> [Cosa fare]:
Rispondi a queste domande sul brano dedicato alla pace interiore:
1. Quale casa editrice pubblica il nuovo libro di Chiara Amirante?
2. Quale diagnosi ricevette la fondatrice di "Nuovi Orizzonti"?
3. A quale distanza faceva fatica a riconoscere le persone?

> [Brano di testo]:
········
Chiara Amirante ci insegna a raggiungere la pace interiore. Come? Ne parla nel suo nuovo libro dal titolo “La pace interiore. Liberarsi dall’ansia, dalle paure e dai pensieri negativi” (Piemme). Questo libro inaugura una nuova collana dedicata alla Spiritherapy, un percorso di conoscenza di sé e guarigione del cuore seguito da circa 20.000 persone da 60 Paesi.

“La Pace interiore” vuole essere una risposta concreta per il difficile tempo che tutti viviamo a causa della Pandemia e dello stato di continua emergenze ed allerta a cui siamo sottoposti. E' un percorso che allontana ansie, preoccupazioni e insicurezze.

La diagnosi di uveite 

Quando è nata la “Pace interiore” di Chiara Amirante? La risposta è paradossale. E’ sorta in un momento buio, tenebroso. Quando la giovanissima fondatrice della comunità “Nuovi Orizzonti” ebbe una diagnosi terribile: una uveite degenerativa che le avrebbe compromesso la vista. 

La tentazione della disperazione 

«Ogni giorno - confessa l’ideatrice di Spiritherapy - dovevo lottare con la tentazione della disperazione, che sempre viaggia di pari passo con le situazioni di dolore acuto cronico. Ma non solo non ero triste e depressa, riuscivo anche a trasmettere gioia agli altri».

“Il più grande miracolo”

«Era questo per me il più grande miracolo - prosegue Chiara Amirante -. Continuavo a fare esperienza di una profonda pace del cuore nonostante la morsa del dolore non allentasse in alcun modo la sua presa! È così che poco alla volta è cresciuto in me il desiderio di andare in strada di notte per cercare tutti i più disperati e portare loro quella stessa pace che io, nonostante tutto, continuavo a sperimentare».

“Dammi un segno”

La spinta interiore che aveva, è la stessa Chiara Amirante a definirla «folle e irrazionale». «Così - svela - una sera mi sono rivolta a Dio con una semplice preghiera: “Padre, non so se questa idea matta di andarmene di notte in strada in cerca dei più disperati sei tu a metterla nel mio cuore. Io sono consapevole che per una ragazza sarebbe molto pericoloso, ma se per caso sei tu che fai crescere questo desiderio dentro di me, dammi un segno: dammi un minimo di salute in più perché io possa realizzarlo”».

Le condizioni di Chiara

Chiara non ero proprio nelle condizioni fisiche di andare in strada di notte. «Non solo perché stavo troppo male fisicamente ma anche perché la vista era molto diminuita e facevo fatica a riconoscere le persone anche a un solo metro di distanza».
········
> [Materiale fornito]:
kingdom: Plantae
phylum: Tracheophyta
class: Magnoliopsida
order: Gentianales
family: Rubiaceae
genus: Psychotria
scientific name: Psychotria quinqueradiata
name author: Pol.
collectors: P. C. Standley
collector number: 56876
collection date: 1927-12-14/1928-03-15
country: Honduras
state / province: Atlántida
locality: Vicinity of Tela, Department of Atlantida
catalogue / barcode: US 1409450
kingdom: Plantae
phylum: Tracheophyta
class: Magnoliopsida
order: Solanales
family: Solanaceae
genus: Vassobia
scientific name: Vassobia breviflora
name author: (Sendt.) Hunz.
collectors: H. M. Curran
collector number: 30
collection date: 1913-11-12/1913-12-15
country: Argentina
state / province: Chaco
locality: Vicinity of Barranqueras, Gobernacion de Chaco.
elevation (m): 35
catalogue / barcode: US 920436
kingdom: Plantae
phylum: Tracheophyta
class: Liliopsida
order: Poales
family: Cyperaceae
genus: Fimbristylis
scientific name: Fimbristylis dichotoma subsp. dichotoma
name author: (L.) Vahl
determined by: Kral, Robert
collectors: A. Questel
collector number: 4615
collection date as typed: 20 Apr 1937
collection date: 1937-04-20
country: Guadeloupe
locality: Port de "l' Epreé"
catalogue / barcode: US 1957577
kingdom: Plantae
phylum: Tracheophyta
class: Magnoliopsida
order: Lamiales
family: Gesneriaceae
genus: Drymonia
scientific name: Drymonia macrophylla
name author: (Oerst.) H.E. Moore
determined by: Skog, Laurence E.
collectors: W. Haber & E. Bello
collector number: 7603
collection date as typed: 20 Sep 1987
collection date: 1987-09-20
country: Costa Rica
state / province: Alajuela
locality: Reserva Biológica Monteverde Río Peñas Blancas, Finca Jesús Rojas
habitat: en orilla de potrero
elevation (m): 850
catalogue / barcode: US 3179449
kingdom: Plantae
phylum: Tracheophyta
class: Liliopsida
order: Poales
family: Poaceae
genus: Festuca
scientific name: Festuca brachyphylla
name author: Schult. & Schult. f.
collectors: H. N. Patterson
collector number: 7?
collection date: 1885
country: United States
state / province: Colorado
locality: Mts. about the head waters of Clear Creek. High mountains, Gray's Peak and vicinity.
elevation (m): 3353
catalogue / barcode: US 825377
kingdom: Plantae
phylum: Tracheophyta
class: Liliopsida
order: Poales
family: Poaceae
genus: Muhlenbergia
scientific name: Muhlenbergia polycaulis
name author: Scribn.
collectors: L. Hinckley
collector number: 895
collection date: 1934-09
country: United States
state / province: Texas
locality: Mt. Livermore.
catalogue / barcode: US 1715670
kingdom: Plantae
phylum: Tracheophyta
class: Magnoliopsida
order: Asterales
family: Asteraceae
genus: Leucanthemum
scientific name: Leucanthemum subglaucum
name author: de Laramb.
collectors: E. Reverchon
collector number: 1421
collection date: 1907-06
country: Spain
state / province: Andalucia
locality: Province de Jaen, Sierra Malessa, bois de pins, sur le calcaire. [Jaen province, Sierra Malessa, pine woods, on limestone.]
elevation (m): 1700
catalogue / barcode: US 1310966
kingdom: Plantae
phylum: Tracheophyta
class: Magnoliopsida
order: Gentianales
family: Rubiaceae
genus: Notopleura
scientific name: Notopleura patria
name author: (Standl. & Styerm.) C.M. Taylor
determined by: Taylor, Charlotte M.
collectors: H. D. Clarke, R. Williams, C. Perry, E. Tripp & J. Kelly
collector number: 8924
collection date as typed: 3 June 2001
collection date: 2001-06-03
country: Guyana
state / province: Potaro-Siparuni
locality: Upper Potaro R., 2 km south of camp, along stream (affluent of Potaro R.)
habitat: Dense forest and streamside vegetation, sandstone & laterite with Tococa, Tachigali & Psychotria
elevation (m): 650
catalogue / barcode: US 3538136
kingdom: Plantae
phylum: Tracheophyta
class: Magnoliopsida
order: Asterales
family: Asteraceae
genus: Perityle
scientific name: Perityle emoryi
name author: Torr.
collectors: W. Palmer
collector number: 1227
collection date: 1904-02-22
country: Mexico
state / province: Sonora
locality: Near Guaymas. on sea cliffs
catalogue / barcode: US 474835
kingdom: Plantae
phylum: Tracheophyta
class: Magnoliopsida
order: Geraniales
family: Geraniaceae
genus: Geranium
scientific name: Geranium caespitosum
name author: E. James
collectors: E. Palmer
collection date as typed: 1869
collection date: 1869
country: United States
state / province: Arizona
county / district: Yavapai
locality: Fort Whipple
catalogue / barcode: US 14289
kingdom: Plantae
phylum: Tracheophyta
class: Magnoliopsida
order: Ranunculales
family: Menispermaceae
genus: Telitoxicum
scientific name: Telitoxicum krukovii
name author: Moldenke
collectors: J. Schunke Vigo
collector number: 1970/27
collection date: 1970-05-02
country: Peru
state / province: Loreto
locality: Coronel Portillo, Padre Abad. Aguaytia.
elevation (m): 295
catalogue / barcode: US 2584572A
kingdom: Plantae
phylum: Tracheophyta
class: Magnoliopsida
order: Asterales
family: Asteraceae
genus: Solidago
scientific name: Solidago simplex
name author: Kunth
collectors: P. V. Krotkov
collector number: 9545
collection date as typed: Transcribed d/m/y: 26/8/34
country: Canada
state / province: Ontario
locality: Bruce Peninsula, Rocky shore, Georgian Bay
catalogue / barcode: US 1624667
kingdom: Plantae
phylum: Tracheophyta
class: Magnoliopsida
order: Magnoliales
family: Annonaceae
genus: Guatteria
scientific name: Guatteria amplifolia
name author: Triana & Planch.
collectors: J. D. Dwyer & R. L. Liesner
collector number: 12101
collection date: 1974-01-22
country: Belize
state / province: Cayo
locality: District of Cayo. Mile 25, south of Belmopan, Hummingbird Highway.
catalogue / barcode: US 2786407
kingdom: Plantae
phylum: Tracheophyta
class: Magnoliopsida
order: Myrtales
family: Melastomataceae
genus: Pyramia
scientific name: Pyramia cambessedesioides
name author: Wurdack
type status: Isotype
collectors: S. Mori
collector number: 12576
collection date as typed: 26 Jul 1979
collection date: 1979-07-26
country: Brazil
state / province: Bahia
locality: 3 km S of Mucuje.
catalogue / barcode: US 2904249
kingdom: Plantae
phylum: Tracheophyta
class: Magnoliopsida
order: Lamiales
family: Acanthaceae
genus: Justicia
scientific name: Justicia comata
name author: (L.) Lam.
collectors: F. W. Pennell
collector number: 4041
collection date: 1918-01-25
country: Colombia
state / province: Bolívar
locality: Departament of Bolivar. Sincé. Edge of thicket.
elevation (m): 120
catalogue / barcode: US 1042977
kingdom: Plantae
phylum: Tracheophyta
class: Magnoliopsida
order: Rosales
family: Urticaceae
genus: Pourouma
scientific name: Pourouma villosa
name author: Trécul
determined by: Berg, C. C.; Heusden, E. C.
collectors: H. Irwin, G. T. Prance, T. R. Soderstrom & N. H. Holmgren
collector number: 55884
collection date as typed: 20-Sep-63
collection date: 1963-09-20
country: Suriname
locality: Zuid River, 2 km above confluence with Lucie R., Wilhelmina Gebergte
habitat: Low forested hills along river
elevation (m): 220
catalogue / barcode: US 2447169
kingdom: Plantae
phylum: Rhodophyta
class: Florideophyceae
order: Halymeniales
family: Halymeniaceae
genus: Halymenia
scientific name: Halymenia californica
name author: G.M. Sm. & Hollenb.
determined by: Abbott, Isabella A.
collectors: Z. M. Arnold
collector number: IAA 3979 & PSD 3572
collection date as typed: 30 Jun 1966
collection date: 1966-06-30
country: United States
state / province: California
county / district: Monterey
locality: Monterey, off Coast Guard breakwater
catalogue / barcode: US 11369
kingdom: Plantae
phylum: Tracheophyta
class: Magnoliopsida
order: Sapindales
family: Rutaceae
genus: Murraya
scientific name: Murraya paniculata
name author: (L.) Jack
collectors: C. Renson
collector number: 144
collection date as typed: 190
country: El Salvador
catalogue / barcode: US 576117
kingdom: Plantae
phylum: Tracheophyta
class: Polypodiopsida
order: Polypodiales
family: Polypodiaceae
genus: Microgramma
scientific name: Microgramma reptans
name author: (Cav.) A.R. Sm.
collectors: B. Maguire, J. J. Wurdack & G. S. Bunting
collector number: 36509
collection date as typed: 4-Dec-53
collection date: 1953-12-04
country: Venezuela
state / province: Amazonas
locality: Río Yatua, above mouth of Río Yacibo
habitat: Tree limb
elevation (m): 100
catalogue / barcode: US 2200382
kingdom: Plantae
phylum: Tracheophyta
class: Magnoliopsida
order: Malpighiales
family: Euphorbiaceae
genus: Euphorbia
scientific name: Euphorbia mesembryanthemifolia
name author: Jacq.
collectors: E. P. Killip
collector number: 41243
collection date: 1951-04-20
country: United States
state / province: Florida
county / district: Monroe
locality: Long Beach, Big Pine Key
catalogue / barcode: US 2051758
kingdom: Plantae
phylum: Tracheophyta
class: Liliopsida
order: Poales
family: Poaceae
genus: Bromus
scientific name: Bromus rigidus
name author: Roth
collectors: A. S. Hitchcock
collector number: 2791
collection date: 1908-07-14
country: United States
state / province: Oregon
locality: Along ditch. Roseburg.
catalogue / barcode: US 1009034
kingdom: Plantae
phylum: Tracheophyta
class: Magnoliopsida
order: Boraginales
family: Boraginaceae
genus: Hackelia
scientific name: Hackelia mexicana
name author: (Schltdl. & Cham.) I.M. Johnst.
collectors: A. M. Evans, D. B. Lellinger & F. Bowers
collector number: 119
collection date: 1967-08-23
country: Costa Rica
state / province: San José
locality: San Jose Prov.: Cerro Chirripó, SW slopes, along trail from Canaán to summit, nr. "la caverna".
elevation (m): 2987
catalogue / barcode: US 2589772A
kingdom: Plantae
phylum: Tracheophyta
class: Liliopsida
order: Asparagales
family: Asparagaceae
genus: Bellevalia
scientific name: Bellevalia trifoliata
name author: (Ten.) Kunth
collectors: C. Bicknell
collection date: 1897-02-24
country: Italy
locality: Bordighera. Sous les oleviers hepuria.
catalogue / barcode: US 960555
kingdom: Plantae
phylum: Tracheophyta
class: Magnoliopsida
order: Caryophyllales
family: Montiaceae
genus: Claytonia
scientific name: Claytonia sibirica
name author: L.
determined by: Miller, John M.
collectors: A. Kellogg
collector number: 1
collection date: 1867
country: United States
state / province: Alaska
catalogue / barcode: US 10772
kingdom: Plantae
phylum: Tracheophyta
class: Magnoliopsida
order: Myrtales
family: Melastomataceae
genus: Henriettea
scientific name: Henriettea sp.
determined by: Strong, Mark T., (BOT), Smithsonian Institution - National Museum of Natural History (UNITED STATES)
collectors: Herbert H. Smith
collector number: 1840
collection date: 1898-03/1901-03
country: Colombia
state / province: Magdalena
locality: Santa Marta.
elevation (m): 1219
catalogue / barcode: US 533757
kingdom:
········
> [Risposta]:
1. Piemme.
2. Una uveite degenerativa che le avrebbe compromesso la vista.
3. Anche a un solo metro di distanza.